記事詳細

カレンダー業界「待つしかない」にやきもき 新元号と祝日の発表は来年以降の可能性 (2/2ページ)

 実際、新天皇が即位される19年5月1日を祝日とするかどうかも決まっておらず、カレンダーの数字の色も祝日を意味する赤にするか、平日を意味する黒にするかも分からない状況だ。

 さらに印刷会社の設備によって、印刷開始時期が異なるため、祝日の発表時期によっては、祝日なのに平日表記など暦の違うカレンダーができる可能性もあるという。
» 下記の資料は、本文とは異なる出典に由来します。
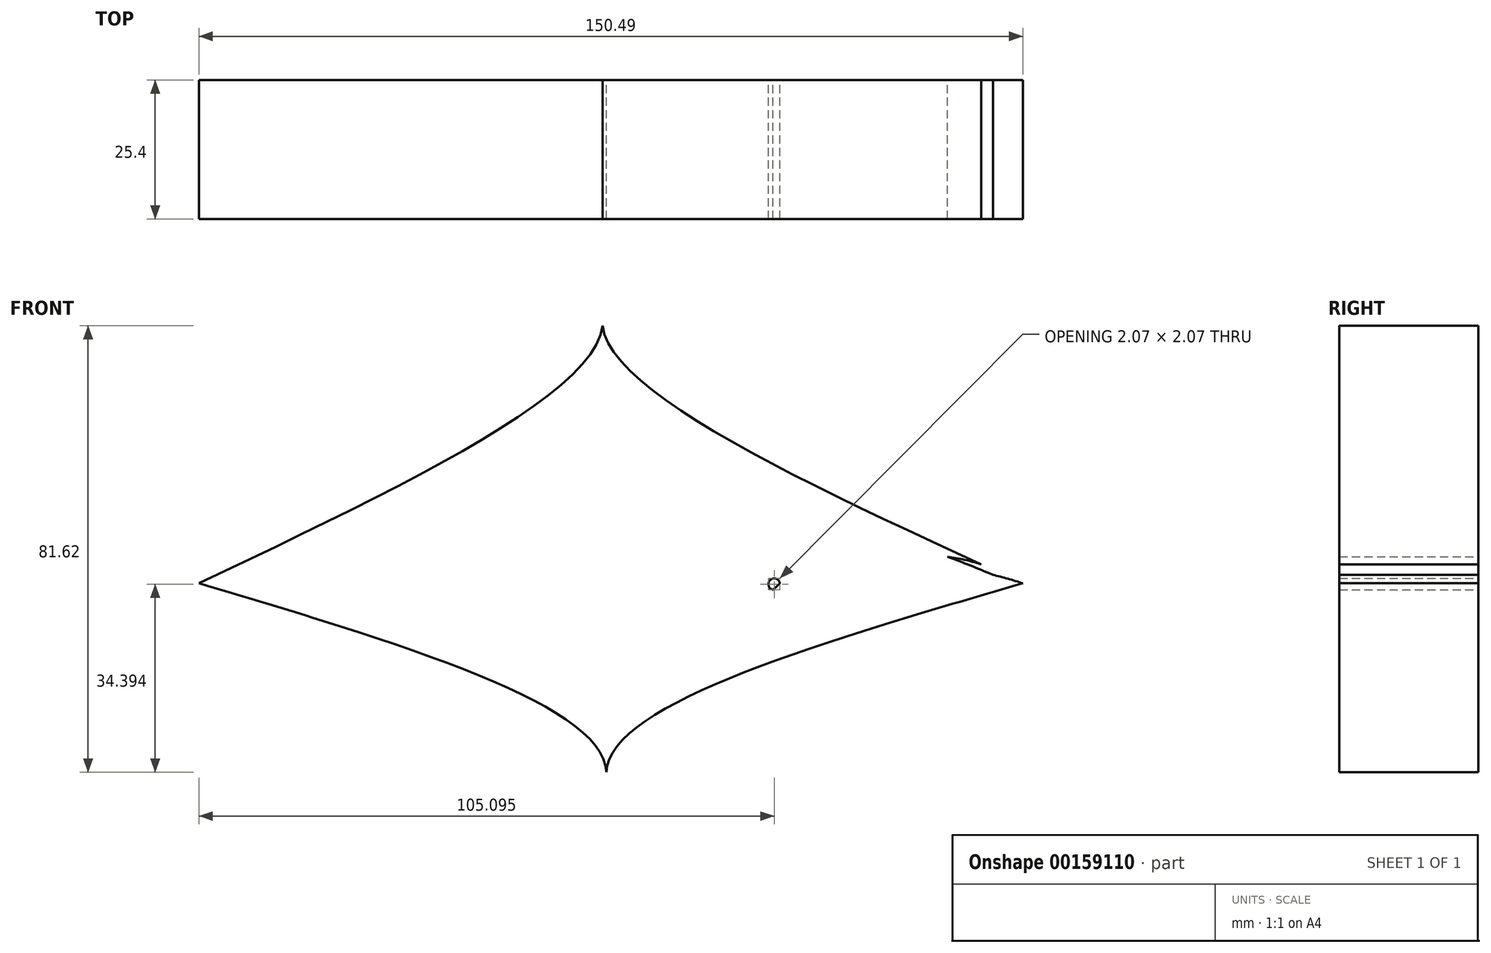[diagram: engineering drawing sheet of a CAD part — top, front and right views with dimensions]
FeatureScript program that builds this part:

 同連合会は「スマートフォン時代でも実際のカレンダーを見て曜日や祝日を確認している人も多い。もし、祝日の表示が違うカレンダーが混在すればカレンダーへの信頼が損なわれかねない」と懸念する。

 昭和から平成への改元は、昭和天皇の崩御後に新元号が発表され、1989年1月8日に行った即日改元だった。当時、カレンダーについては差し替えや回収もなく、多くは昭和64年のまま使われていたという。

 今回の譲位は、明治天皇以降では初めて「崩御」によるものではなく、事前に準備できる時間があるとみられていた。改元は国民生活に関わってくるだけに、新元号と祝日の発表を待ち望んでいる人々はカレンダー業界だけではなさそうだ。